▶ [How to complete this task] Word-for-word transcription: reproduce all of the data, but not the pictures.

Stored data entries
-----

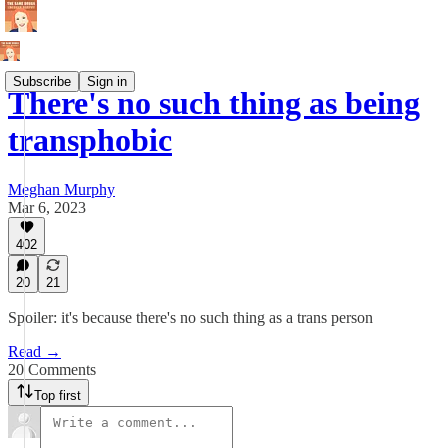
Subscribe
Sign in
There's no such thing as being
transphobic
Meghan Murphy
Mar 6, 2023
402
20
21
Spoiler: it's because there's no such thing as a trans person
Read →
20 Comments
Top first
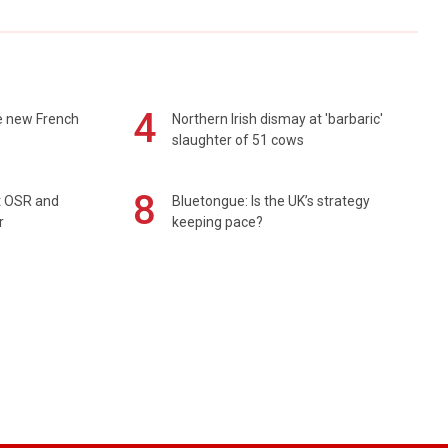
4
e new French
Northern Irish dismay at 'barbaric'
slaughter of 51 cows
8
rt OSR and
Bluetongue: Is the UK’s strategy
r
keeping pace?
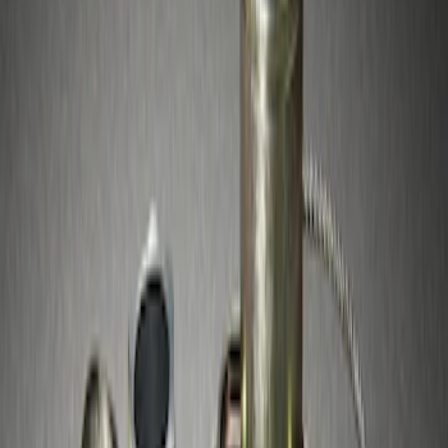
Sort
Sort
: Best Sellers
2 results
Results
(
2
)
Sort
Sort
: Best Sellers
Chrome Plated Wheel Locks for
Exposed Lugs
SKU
:
GR3Z1A043A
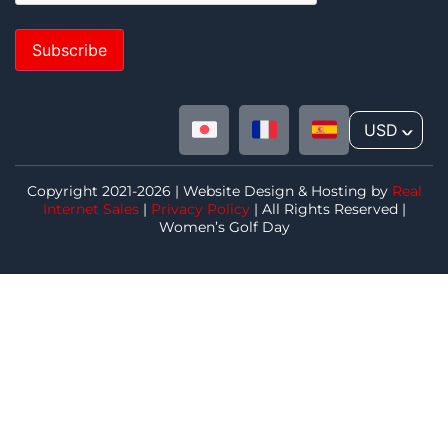
Subscribe
USD
^
Copyright 2021-2026 | Website Design & Hosting by
Real
Internet Sales
|
Privacy Policy
| All Rights Reserved |
Women’s Golf Day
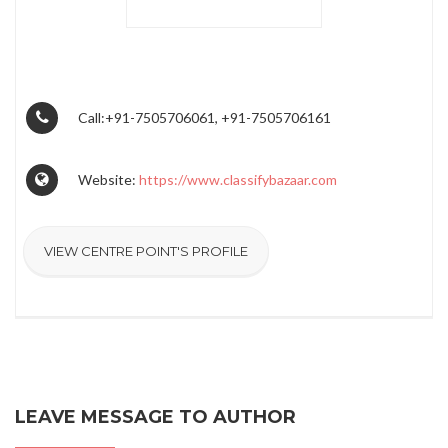
Call:+91-7505706061, +91-7505706161
Website:
https://www.classifybazaar.com
VIEW CENTRE POINT'S PROFILE
LEAVE MESSAGE TO AUTHOR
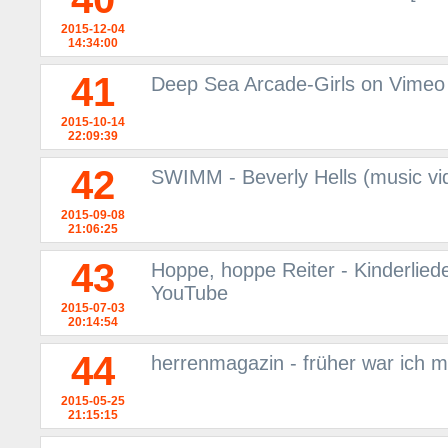
2015-12-04
14:34:00
41
Deep Sea Arcade-Girls on Vimeo
2015-10-14
22:09:39
42
SWIMM - Beverly Hells (music vi
2015-09-08
21:06:25
43
Hoppe, hoppe Reiter - Kinderliede
YouTube
2015-07-03
20:14:54
44
herrenmagazin - früher war ich m
2015-05-25
21:15:15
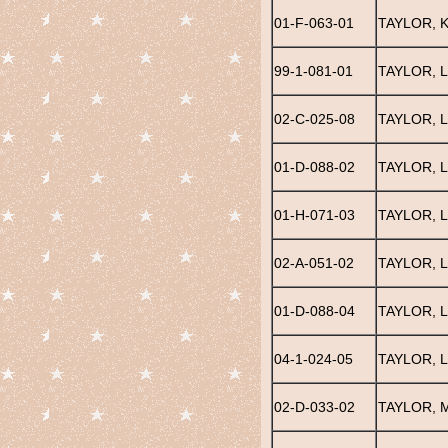
01-F-063-01
TAYLOR, K
99-1-081-01
TAYLOR, L
02-C-025-08
TAYLOR, 
01-D-088-02
TAYLOR, 
01-H-071-03
TAYLOR, 
02-A-051-02
TAYLOR, L
01-D-088-04
TAYLOR, 
04-1-024-05
TAYLOR, 
02-D-033-02
TAYLOR, 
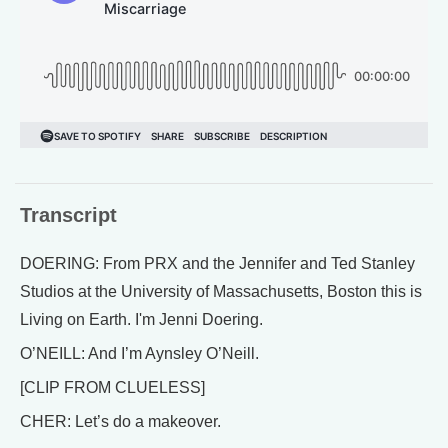
Transcript
DOERING: From PRX and the Jennifer and Ted Stanley
Studios at the University of Massachusetts, Boston this is
Living on Earth. I'm Jenni Doering.
O’NEILL: And I’m Aynsley O’Neill.
[CLIP FROM CLUELESS]
CHER: Let’s do a makeover.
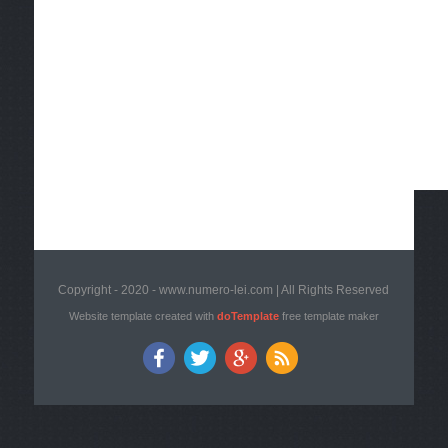
Copyright - 2020 - www.numero-lei.com | All Rights Reserved
Website template created with
doTemplate
free template maker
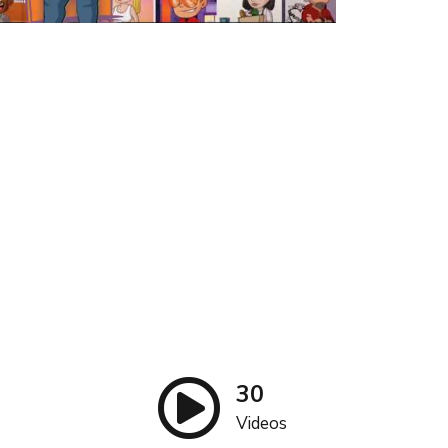
30
Videos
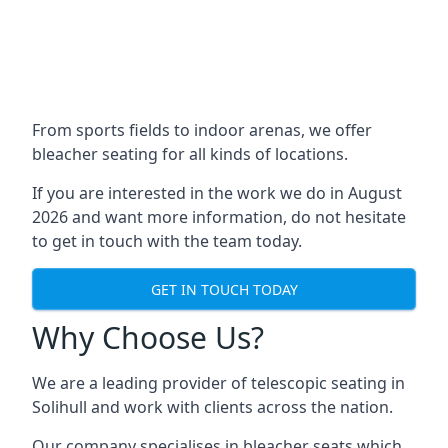
From sports fields to indoor arenas, we offer
bleacher seating for all kinds of locations.
If you are interested in the work we do in August
2026 and want more information, do not hesitate
to get in touch with the team today.
GET IN TOUCH TODAY
Why Choose Us?
We are a leading provider of telescopic seating in
Solihull and work with clients across the nation.
Our company specialises in bleacher seats which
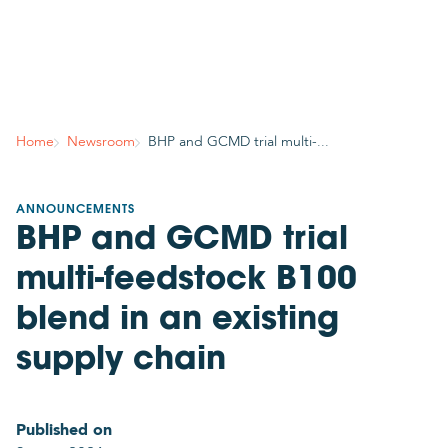
Country
Join mailing list
Subscribe to stay in the know about GCMD’s latest
Home
Newsroom
BHP and GCMD trial multi-...
news, insights, events and more!
Your contact details
ANNOUNCEMENTS
BHP and GCMD trial
Title
Please select
multi-feedstock B100
Required
blend in an existing
First name
supply chain
Required
Published on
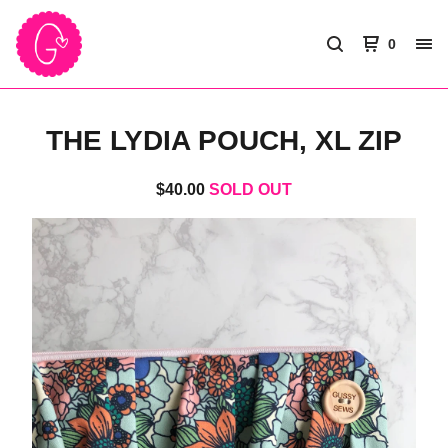
0
THE LYDIA POUCH, XL ZIP
$
40.00
SOLD OUT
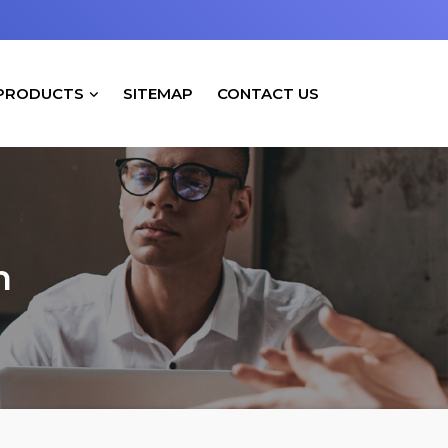
PRODUCTS
SITEMAP
CONTACT US
h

-----

▶ [Response box]
Subscribe
Sign in
There's no such thing as being
transphobic
Meghan Murphy
Mar 6, 2023
402
20
21
Spoiler: it's because there's no such thing as a trans person
Read →
20 Comments
Top first
4
e new French
Northern Irish dismay at 'barbaric'
slaughter of 51 cows
8
rt OSR and
Bluetongue: Is the UK’s strategy
r
keeping pace?
Sort
Sort
: Best Sellers
2 results
Results
(
2
)
Sort
Sort
: Best Sellers
Chrome Plated Wheel Locks for
Exposed Lugs
SKU
:
GR3Z1A043A
Subscribe
USD
^
Copyright 2021-2026 | Website Design & Hosting by
Real
Internet Sales
|
Privacy Policy
| All Rights Reserved |
Women’s Golf Day
Call:+91-7505706061, +91-7505706161
Website:
https://www.classifybazaar.com
VIEW CENTRE POINT'S PROFILE
LEAVE MESSAGE TO AUTHOR
2015-12-04
14:34:00
41
Deep Sea Arcade-Girls on Vimeo
2015-10-14
22:09:39
42
SWIMM - Beverly Hells (music vi
2015-09-08
21:06:25
43
Hoppe, hoppe Reiter - Kinderliede
YouTube
2015-07-03
20:14:54
44
herrenmagazin - früher war ich m
2015-05-25
21:15:15
01-F-063-01
TAYLOR, K
99-1-081-01
TAYLOR, L
02-C-025-08
TAYLOR, 
01-D-088-02
TAYLOR, 
01-H-071-03
TAYLOR, 
02-A-051-02
TAYLOR, L
01-D-088-04
TAYLOR, 
04-1-024-05
TAYLOR, 
02-D-033-02
TAYLOR, 
Transcript
DOERING: From PRX and the Jennifer and Ted Stanley
Studios at the University of Massachusetts, Boston this is
Living on Earth. I'm Jenni Doering.
O’NEILL: And I’m Aynsley O’Neill.
[CLIP FROM CLUELESS]
CHER: Let’s do a makeover.
Copyright - 2020 - www.numero-lei.com | All Rights Reserved
Website template created with
doTemplate
free template maker
30
Videos
From sports fields to indoor arenas, we offer
bleacher seating for all kinds of locations.
If you are interested in the work we do in August
2026 and want more information, do not hesitate
to get in touch with the team today.
GET IN TOUCH TODAY
Why Choose Us?
We are a leading provider of telescopic seating in
Solihull and work with clients across the nation.
Our company specialises in bleacher seats which
Country
Join mailing list
Subscribe to stay in the know about GCMD’s latest
Home
Newsroom
BHP and GCMD trial multi-...
news, insights, events and more!
Your contact details
ANNOUNCEMENTS
BHP and GCMD trial
Title
Please select
multi-feedstock B100
Required
blend in an existing
First name
supply chain
Required
Published on
0
THE LYDIA POUCH, XL ZIP
$
40.00
SOLD OUT
PRODUCTS
SITEMAP
CONTACT US
h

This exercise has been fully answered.